Structural peculiarity of the anatomy of cerebral veins and venous sinuses is their lack of vascular valves and tunica muscularis. Bidirectional venous flow is permitted due to the lack of one-way valves, which usually pose a structural advantage for collateral drainage when any major veins are compressed or occluded. Also, there are multiple confluences in the entire cerebral venous system which give greater flexibility for collateral venous drainage. Lack of muscle layer in the venous sinuses and cerebral veins enables increased compliance for the volume of venous flow. Lastly, venous sinuses are located within the thick and tough dura mater, so that they are protected when the intracranial pressure is elevated. Various prognoses in CVT patients may be explained by the above anatomic characteristics.

Superficial veins in the hemisphere usually drain venous blood to superior sagittal sinuses, which have large intravenous lumen with slow flow. The confluence of superficial cerebral veins and superior sagittal sinus may cause turbulence in the sinus. Also, fibrous septa in the inferior angle may also interfere with lamina venous flow. Both of the above may be underlying conditions for higher proportion of CVT in superior sagittal sinus or adjacent venous structures. Additionally, the intracranial venous system also receives venous drainage from the diploic vein, meningeal vein, and emissary veins, which drains blood from extracranial anatomic structures. Due to the drainage from extracranial structures, infective organisms from the face and scalp or chronic otitis media may spread into the intracranial venous system and cause CVT.
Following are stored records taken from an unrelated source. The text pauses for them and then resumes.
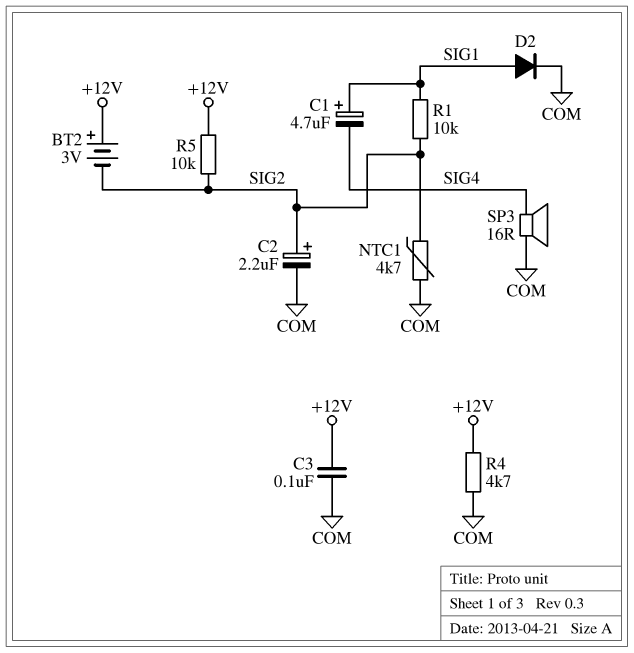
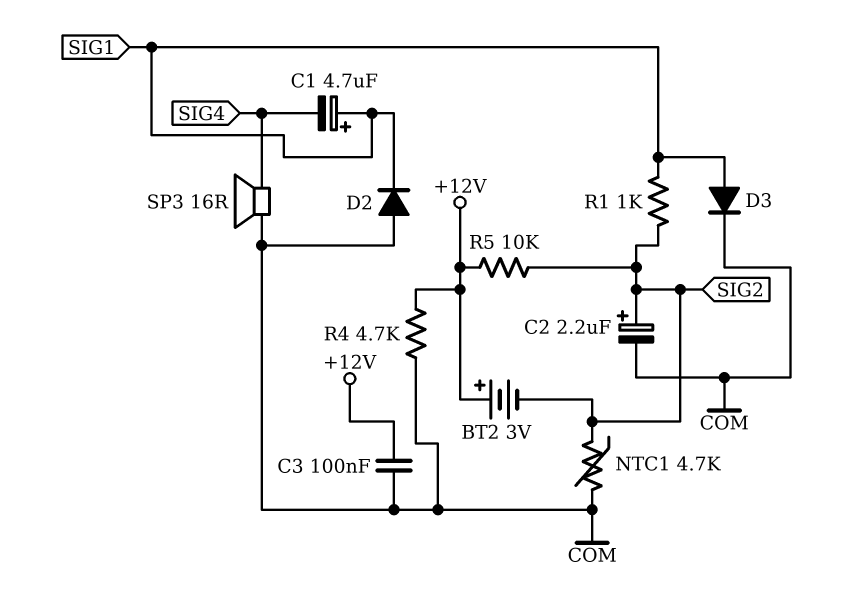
D2: diode (A SIG1, K COM) -> diode (A COM, K SIG1)
D3: none -> diode (A SIG1, K COM)
R1: 10k (SIG1, SIG2) -> 1k (SIG1, SIG2)

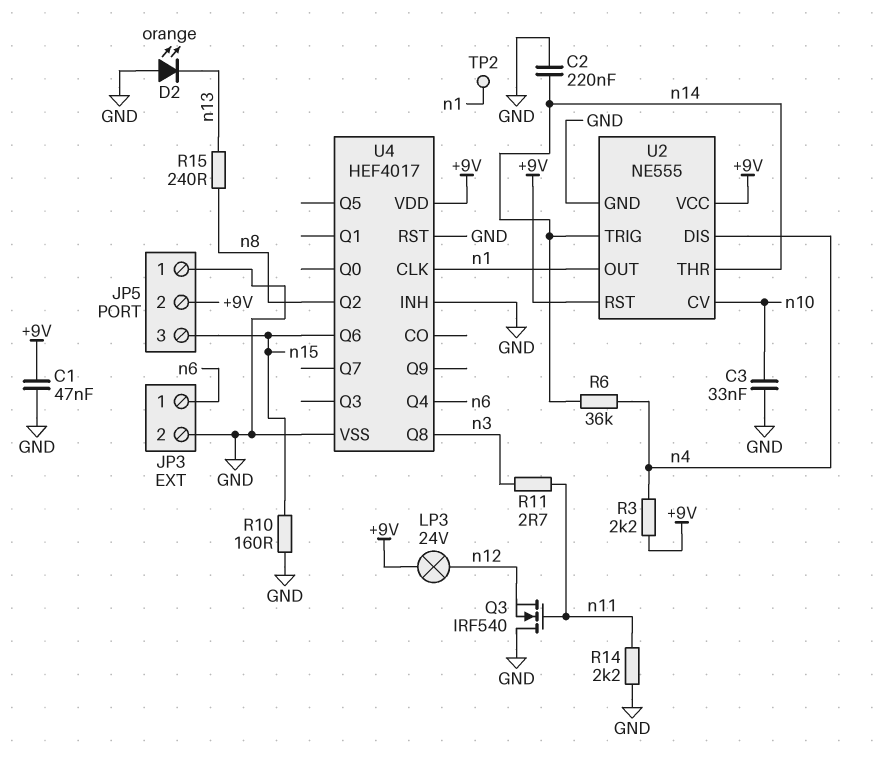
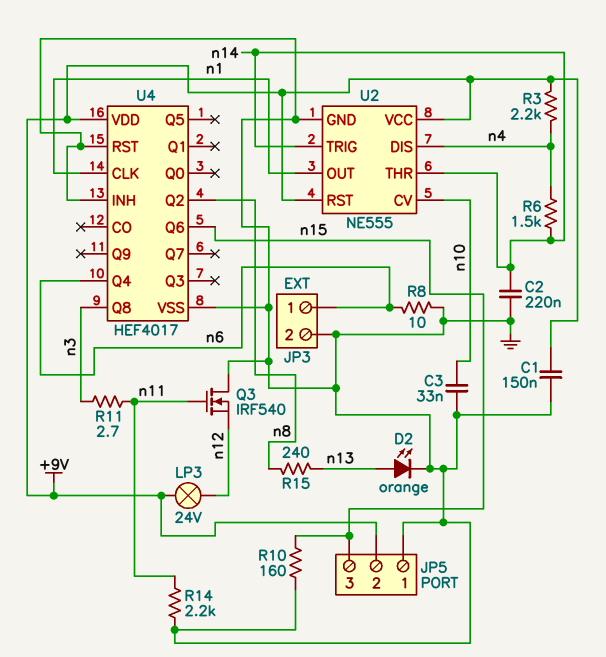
C1: 47nF (+9V, GND) -> 150nF (+9V, GND)
D2: LED orange (A GND, K n13) -> LED orange (A n13, K GND)
R6: 36k (n4, n14) -> 1.5k (n4, n14)
R8: none -> 10 (GND, n6)
TP2: test point (n1) -> none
Risk factors associated with CVT are multiple (Table 16.1) [3]. Most of the associated factors are linked to the classic Virchow triad, including stasis of blood, changes in the vessel wall, and changes in the composition of the blood. The structural characteristics of the cerebral venous system discussed in the previous section may attribute to the stasis of blood inside of the venous system. Risk factors for CVT are usually prothrombotic conditions, including genetic or acquired, oral contraceptives, puerperium and pregnancy, infection, and malignancy. Subjects with predisposing genetic prothrombotic conditions may become more susceptible to CVT when exposed to any of the acquired causes, including oral contraceptives or puerperium. The most frequent genetic thrombophilias are G20210A prothrombin and factor V Leiden mutations, followed by protein C, S, and antithrombin III deficiencies. But the prevalence of genetic prothrombotic conditions may differ according to the ethnic groups of patients, so stroke physicians should use their caution before ordering a genetic test. Hyperhomocysteinemia is a risk factor for venous thrombosis, but the role of MTHFR/C677T mutation is under controversy. Anticardiolipin antibodies are found in 6% of CVT cases. According to the largest study of CVT patients, ISCVT, 34% of CVT patients had an inherited or acquired prothrombotic condition.
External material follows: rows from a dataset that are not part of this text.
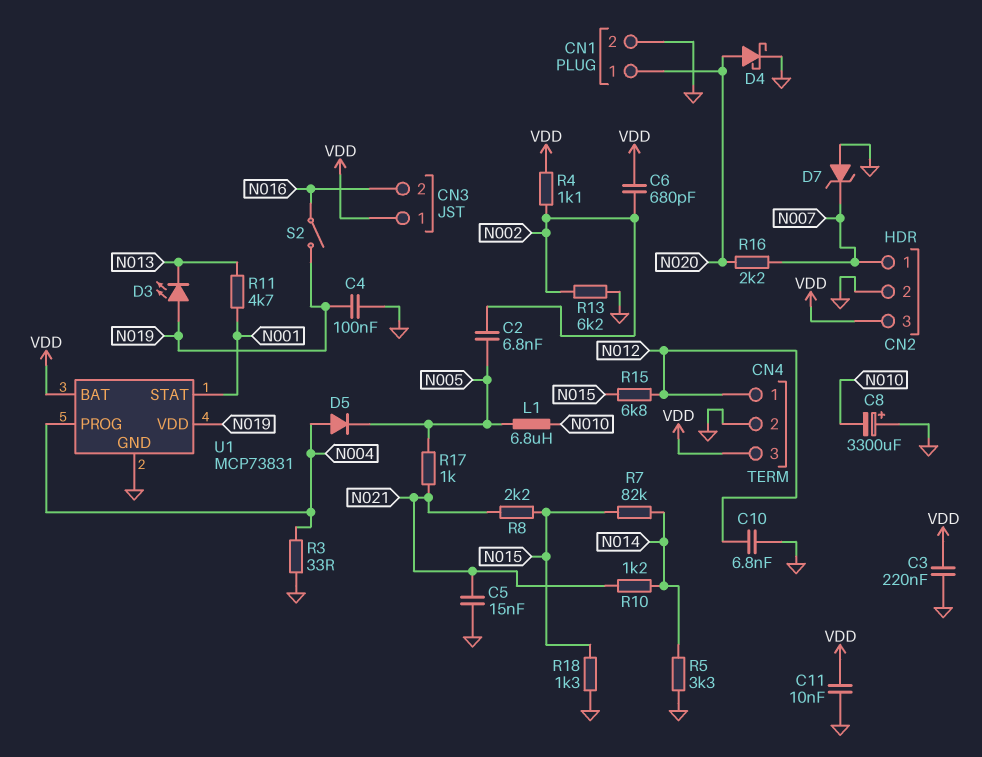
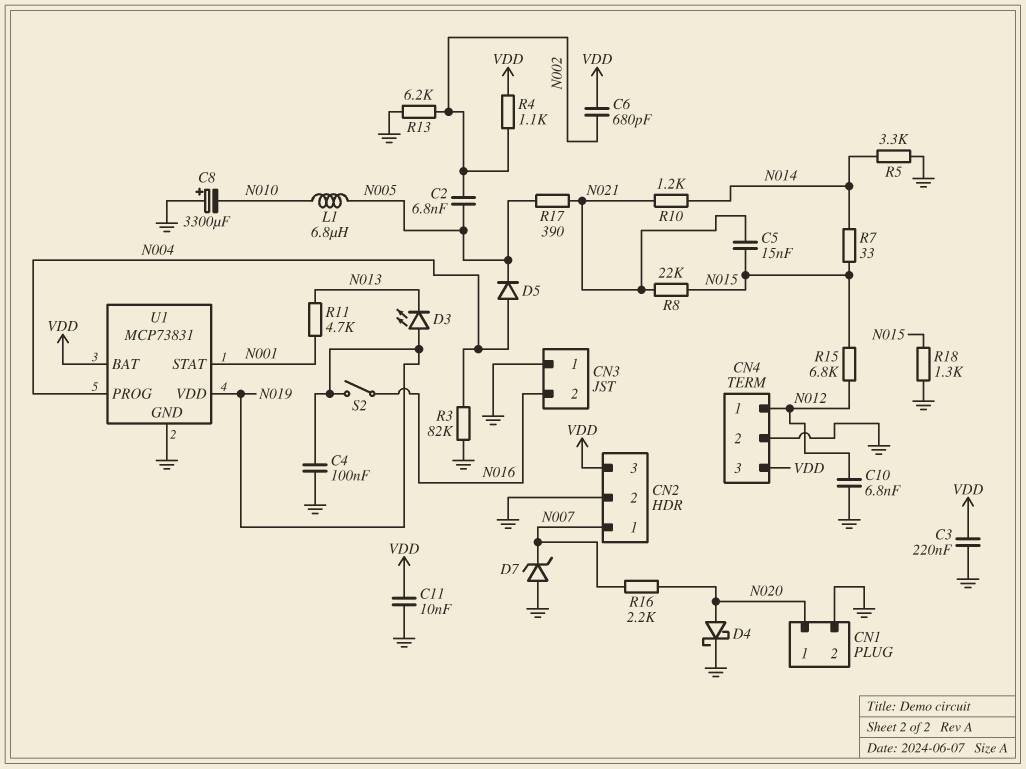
C5: 15nF (GND, N021) -> 15nF (N015, N021)
CN3 pin 1: VDD -> GND
R3: 33 (GND, N004) -> 82k (GND, N004)
R7: 82k (N014, N015) -> 33 (N014, N015)
R8: 2.2k (N015, N021) -> 22k (N015, N021)
R17: 1k (N005, N021) -> 390 (N005, N021)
The most frequent risk factors in young women are oral contraceptive use and pregnancy/puerperium. During pregnancy and for 6–8 weeks after birth, women are at increased risk of venous thromboembolic events, such as deep venous thrombosis. Hypercoagulability worsens after delivery as a result of volume depletion and trauma. Additional risk factors are infection and instrumental delivery or cesarean section during the puerperium. CVT has also been reported in association with hormone replacement therapy, the day-after pill, and in vitro fertilization. The additional risk for CVT from oral contraceptive use and pregnancy/puerperium may be augmented for young women with inherited thrombophilic conditions.

Other conditions associated with CVT are local or systemic infections including mastoiditis, sinusitis, or meningitis and medical conditions including cancer, iron deficiency anemia, thrombotic thrombocytopenic purpura, nephrotic syndrome, and systemic lupus erythematosus.

The clinical presentation of CVT is highly variable and its mode of onset may be acute or subacute. Headache is the most frequent symptom of CVT, usually the initial one and may be the sole manifestation of CVT, found in more than 90% of afflicted cases. The most frequent type of headache is the intracranial hypertension type, a severe, generalized headache of progressive onset, worsening with Valsalva maneuvers and when lying down. However, focal and nonspecific headache found in the neck or posterior cranium may be associated with CVT. Also, isolated headache without focal neurological findings or papilledema occurs in up to 25% of patients with CVT. ISCVT study reported higher frequency of headache in women with oral contraceptive use or pregnancy/puerperium [5].